BEGIN Record extracts

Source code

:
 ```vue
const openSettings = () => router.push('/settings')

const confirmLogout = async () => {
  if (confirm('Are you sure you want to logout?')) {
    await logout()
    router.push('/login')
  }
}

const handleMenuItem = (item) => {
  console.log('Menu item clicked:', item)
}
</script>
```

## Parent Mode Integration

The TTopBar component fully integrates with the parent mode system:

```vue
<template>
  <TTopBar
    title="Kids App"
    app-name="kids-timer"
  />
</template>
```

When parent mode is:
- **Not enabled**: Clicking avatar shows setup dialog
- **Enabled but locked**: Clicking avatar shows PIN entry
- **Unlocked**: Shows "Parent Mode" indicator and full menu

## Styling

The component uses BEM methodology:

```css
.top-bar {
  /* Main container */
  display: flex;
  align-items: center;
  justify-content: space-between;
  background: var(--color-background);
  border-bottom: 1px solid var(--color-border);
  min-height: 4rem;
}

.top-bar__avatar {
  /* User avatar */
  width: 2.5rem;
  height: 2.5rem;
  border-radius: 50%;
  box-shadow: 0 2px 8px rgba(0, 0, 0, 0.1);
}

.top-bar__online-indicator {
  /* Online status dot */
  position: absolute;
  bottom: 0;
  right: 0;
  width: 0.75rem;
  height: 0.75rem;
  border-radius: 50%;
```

END Record extracts
BEGIN Record extracts

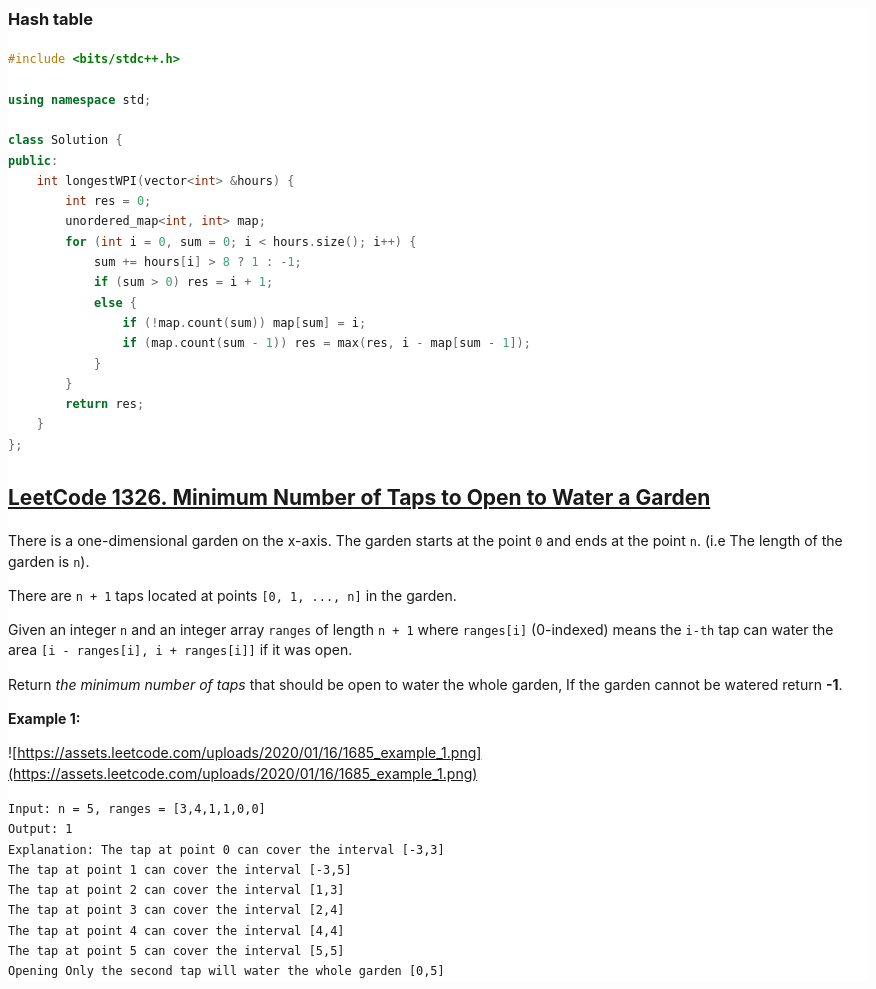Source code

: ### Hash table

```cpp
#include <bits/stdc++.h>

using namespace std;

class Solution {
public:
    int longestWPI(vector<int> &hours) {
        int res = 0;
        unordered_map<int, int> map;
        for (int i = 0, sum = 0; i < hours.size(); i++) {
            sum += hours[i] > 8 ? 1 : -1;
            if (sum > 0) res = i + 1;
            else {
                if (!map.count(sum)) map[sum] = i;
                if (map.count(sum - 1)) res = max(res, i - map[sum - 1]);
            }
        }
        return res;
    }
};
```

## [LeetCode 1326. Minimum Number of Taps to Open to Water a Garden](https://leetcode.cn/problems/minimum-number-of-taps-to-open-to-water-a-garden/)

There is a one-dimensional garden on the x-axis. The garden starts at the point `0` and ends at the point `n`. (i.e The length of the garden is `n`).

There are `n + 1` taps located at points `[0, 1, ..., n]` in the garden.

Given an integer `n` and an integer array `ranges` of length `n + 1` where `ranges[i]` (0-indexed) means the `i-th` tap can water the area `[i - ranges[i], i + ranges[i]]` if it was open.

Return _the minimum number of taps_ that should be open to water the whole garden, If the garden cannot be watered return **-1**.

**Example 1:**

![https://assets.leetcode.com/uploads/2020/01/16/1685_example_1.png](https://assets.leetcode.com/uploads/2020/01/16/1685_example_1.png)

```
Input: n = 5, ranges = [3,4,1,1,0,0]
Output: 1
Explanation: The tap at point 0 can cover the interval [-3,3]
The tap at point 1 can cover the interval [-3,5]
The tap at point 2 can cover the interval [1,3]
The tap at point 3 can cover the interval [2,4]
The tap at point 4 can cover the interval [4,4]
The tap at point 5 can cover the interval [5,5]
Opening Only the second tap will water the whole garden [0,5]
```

END Record extracts

▶ **Instructions to follow**: Copy each line of the data that contains the word "cover", leaving the other lines out.

▶ **Solution below**:
Explanation: The tap at point 0 can cover the interval [-3,3]
The tap at point 1 can cover the interval [-3,5]
The tap at point 2 can cover the interval [1,3]
The tap at point 3 can cover the interval [2,4]
The tap at point 4 can cover the interval [4,4]
The tap at point 5 can cover the interval [5,5]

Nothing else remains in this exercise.